Sebarenzi was born in Rwanda in 1963 at a time when his country was already experiencing great turmoil and tension between the two ethnic groups: the Hutu and the Tutsi. He is a Tutsi, part the minority group, though he says there is no way you can tell the difference between the two by looking at them.
Throughout his childhood, he and his family narrowly escaped death at the hands of Hutu rebels several times, but when the situation intensified in the 1990s, he was sent away to Burundi.
“I know for a fact that this is a conflict that started very small, but it grew, and grew and grew until it was a genocide,” he said.
His parents, seven siblings and most of his other family members were among the approximately 800,000 Tutsi murdered by the extremist Hutu militia during the 1994 genocide that lasted less than 100 days.
Sebarenzi returned after the genocide to help repair the country he loved. After working as a consultant for non-profit organizations, he was elected the speaker of parliament. He served in this position from 1997 to 2000, when he fled the country to the United States following threats on his life.
Since fleeing the country, he has been a vocal advocate for peace. He has worked with the School for International Training in Vermont, teaching conflict transformation.
He brought his message of peace and understanding to Mississippi State University last night, where he spoke to a group of students on the importance of letting go of anger and forgiving their enemies.
“Each year we celebrate International Education Week and we try to bring in a different speaker that can basically enlighten our students to international issues,” Maria White, assistant dean and director of the Holmes Cultural Diversity Center, said. “It is going to be good for our students to hear a message of hardship and great tragedy that is being turned around and used to bring awareness and enlightenment to people all over the world.”

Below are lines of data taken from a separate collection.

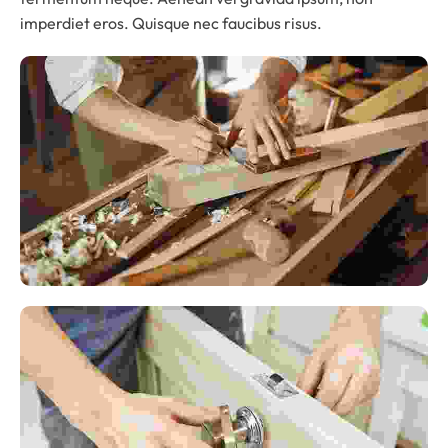
imperdiet eros. Quisque nec faucibus risus.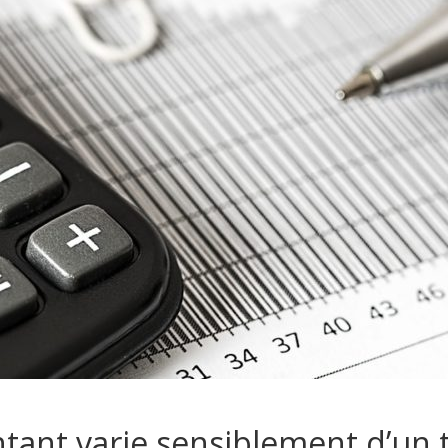
tant varie sensiblement d’un te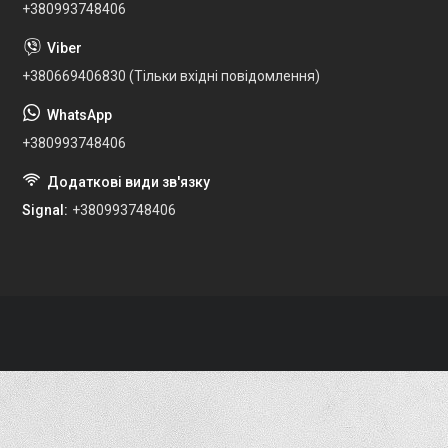
+380993748406
+380669406830 (Тільки вхідні повідомлення)
+380993748406
Signal
+380993748406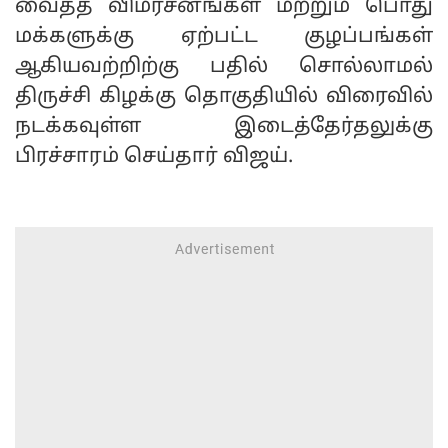
வைத்த விமர்சனங்கள் மற்றும் பொது
மக்களுக்கு ஏற்பட்ட குழப்பங்கள்
ஆகியவற்றிற்கு பதில் சொல்லாமல்
திருச்சி கிழக்கு தொகுதியில் விரைவில்
நடக்கவுள்ள இடைத்தேர்தலுக்கு
பிரச்சாரம் செய்தார் விஜய்.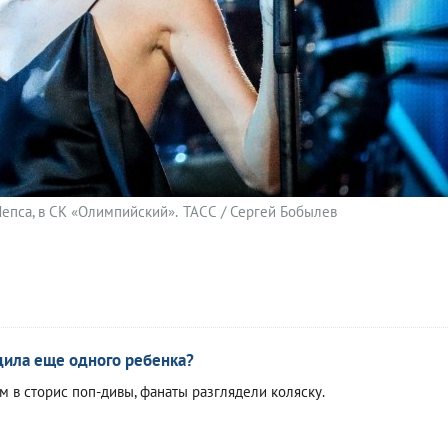
Лепса, в СК «Олимпийский».
ТАСС / Сергей Бобылев
дила еще одного ребенка?
м в сторис поп-дивы, фанаты разглядели коляску.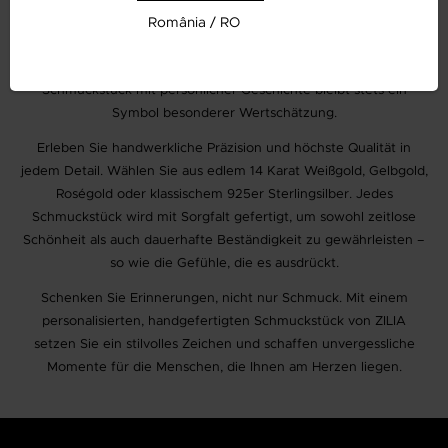
für einen Freund oder als bleibende Erinnerung für ein
România / RO
Familienmitglied – die Schmuckkollektionen von ZILIA bieten für
jeden Anlass das passende Präsent. Ein individuell gefertigtes
Schmuckstück mit persönlicher Geschichte bleibt stets ein
Symbol besonderer Wertschätzung.
Erleben Sie handwerkliche Präzision und höchste Qualität in
jedem Detail. Wählen Sie aus edlem 14 Karat Weißgold, Gelbgold,
Roségold oder klassischem 925er Sterlingsilber. Jedes
Schmuckstück wird mit Sorgfalt gefertigt, um sowohl zeitlose
Schönheit als auch dauerhafte Beständigkeit zu gewährleisten –
so wie die Gefühle, die es ausdrückt.
Schenken Sie Erinnerungen, nicht nur Schmuck. Mit einem
personalisierten, handgefertigten Schmuckstück von ZILIA
setzen Sie ein stilvolles Zeichen und schaffen unvergessliche
Momente für die Menschen, die Ihnen am Herzen liegen.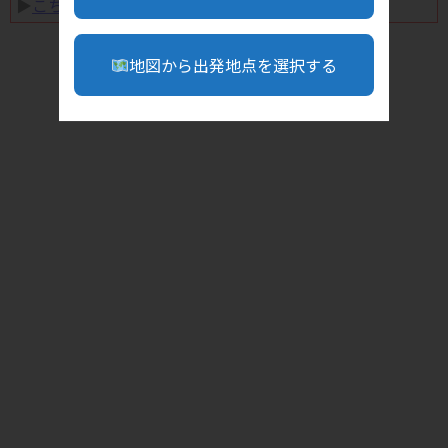
▶︎
こちら
地図から出発地点を選択する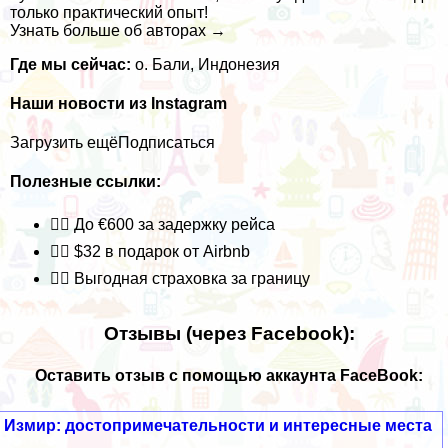
только практический опыт!
Узнать больше об авторах →
Где мы сейчас:
о. Бали, Индонезия
Наши новости из Instagram
Загрузить ещё
Подписаться
Полезные ссылки:
👉🏽 До €600 за задержку рейса
👉🏽 $32 в подарок от Airbnb
👉🏽 Выгодная страховка за границу
Отзывы (через Facebook):
Оставить отзыв с помощью аккаунта FaceBook:
Измир: достопримечательности и интересные места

Sebarenzi said he held on to the anger and resentment for many years, but he had to learn to let it go and move on. He recognized forgiveness was the only way to ensure peace for future generations.
“I had to do something to make sure that what happened to my parents, to my siblings does not happen to my children, does not happen to my grandchildren, does not happen to innocent children,” he said. “If you take revenge, you are helping this cycle of violence to keep going. The only thing I was able to do was make a contribution to peace for those who had survived, peace for future generations, peace for my children. I could do something about this.”
Sebarenzi said he also felt he was called by his faith to give up the hate he held in his heart.
“I was raised in a Christian family and like many spiritual faiths — like Islam, like Buddhism, like Judaism — they all teach forgiveness, they don’t teach revenge,” he said. “You cannot forgive a sin, but you can forgive a sinner. I keep telling people, I cannot forgive the genocide, but I can forgive the people that committed the genocide.”
Sebarenzi says he now works to channel the anger into something positive and works to ensure that what happened to his family and his people never happens again. He wrote a book about his experiences following the devastating genocide, called “God Sleeps in Rwanda: A Journey of Transformation.”
“I was able to show kindness, not just to anyone, but also to the people who were involved in the genocide. If I can do that — it’s not easy — many people can do that regarding disappointments they have regarding their boyfriend or girlfriend, or divorce, or loss of money,” Sebarenzi said.